Just wondering if anyone has ever used Deadly Decoys Mallard Windsocks and just curious what your experience has been with them? I have 30 GHG Mallard Fullbodys and 5/8 Shells but have a couple of areas that are a long walk and was wondering about lighting the load. I have 3-4 dz Outlaw Mallard silhouettes was thinking about adding 1-2 dz Mallard windsocks to the spread. They will be used to hunt fields, shallow water, mud flats, and sand bars. Thanks for the info!


----------



## Old Hunter (Mar 8, 2002)

Get some silosock mallard decoys.


----------



## BROWNDOG (Nov 2, 2004)

I bought 2 dozen last year and was very happy with them. IMHO I feel they look alot better than the silo decoys. We mixed them with full bodies and they looked and worked great.


----------



## Goose Swatter (Jan 27, 2008)

I bought two dozen of the Canadian Deadly Decoys and I took them back after one outting. I thought they were the worst product I have ever purchased.
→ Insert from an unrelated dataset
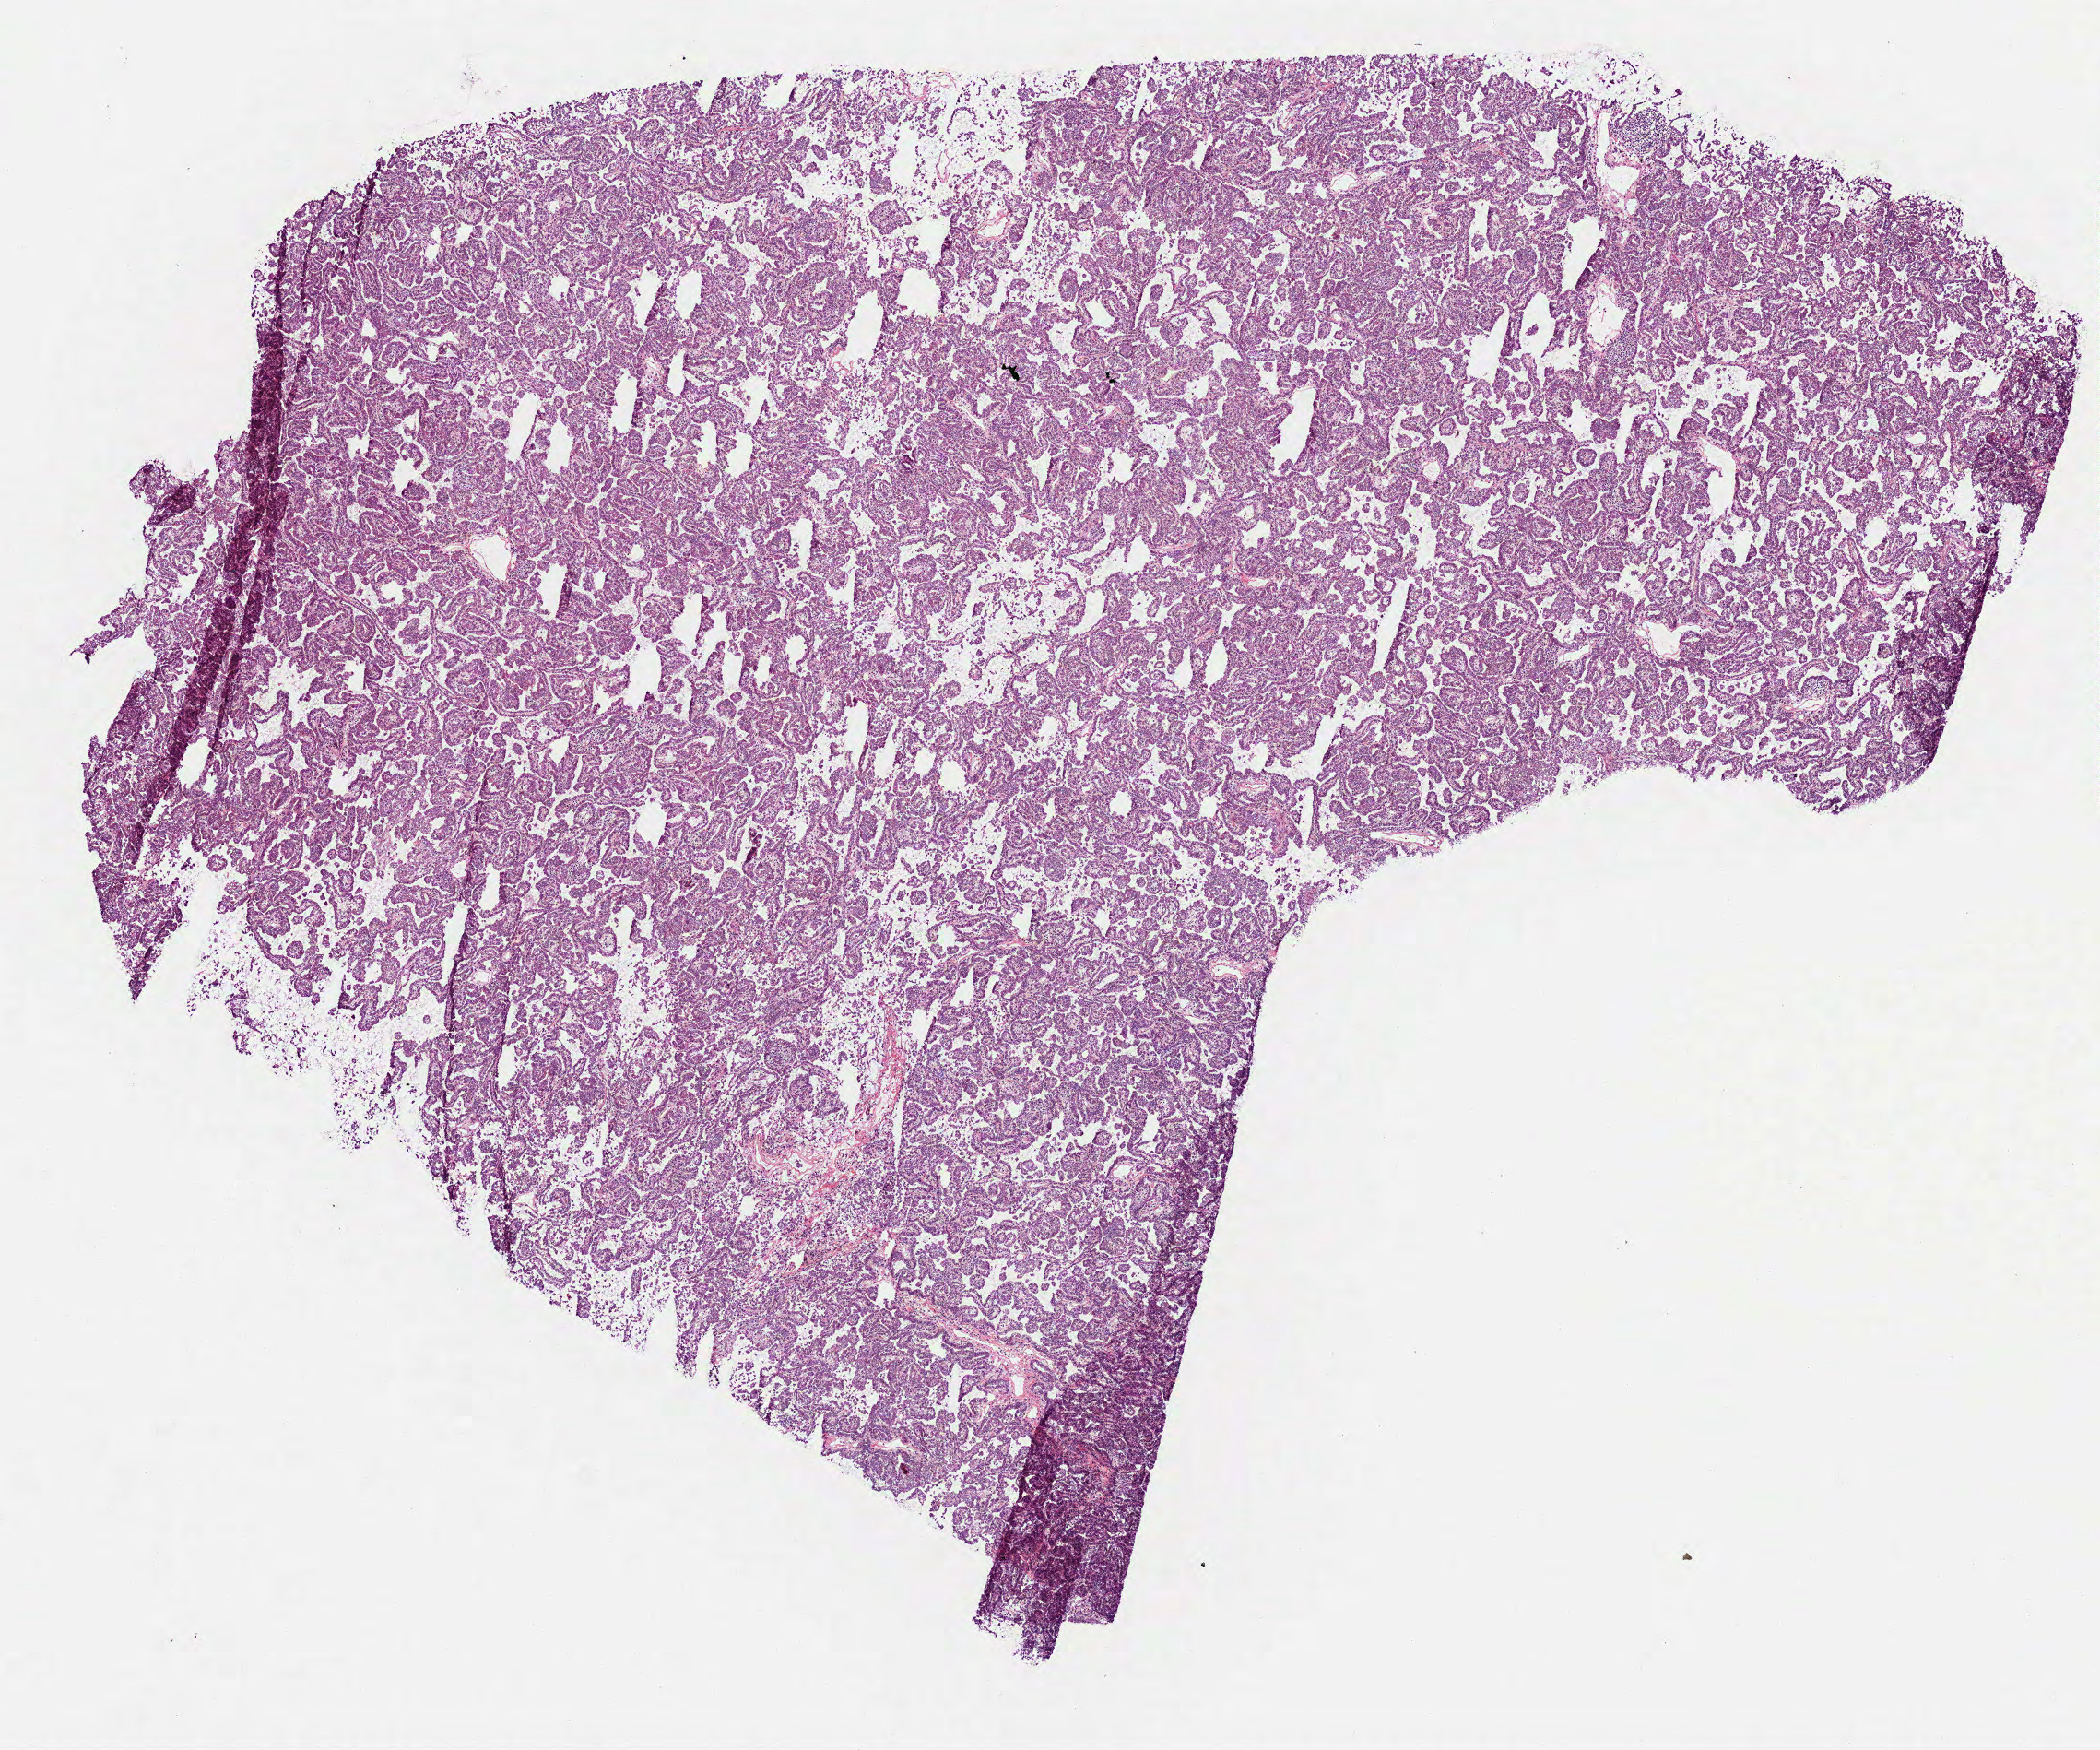
H&E whole-slide image, shown as a low-resolution overview of the whole scanned area (about 9.2 x 7.7 mm, slide scanned at 40x). Frozen section from the bottom of the tissue portion. Sample: primary tumour, lung. Male patient; age at initial diagnosis 62 years. Composition of this section per pathologist review: tumour cells 90%, tumour nuclei 80%, normal cells 0%, stromal cells 10%, necrosis 0%.
* AJCC pathologic stage: IV
* diagnosis: Adenocarcinoma with mixed subtypes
The heads wouldn't stay on and the bodies weren't very impressive.


----------



## dfisher (Oct 12, 2007)

Never used them, but if I get a mallard field type decoy that's what they will be. I think they look very good from the pics I've seen and they must be from the other posts on this topic.
Good luck,
Dan


----------



## Rick Risvold (May 25, 2003)

They are coming out with feeder heads to go along with their upright heads. They are packed 4 upright and eight feeders. They look sweet.


----------



## bluebird (Feb 28, 2008)

They work GREAT :beer:


----------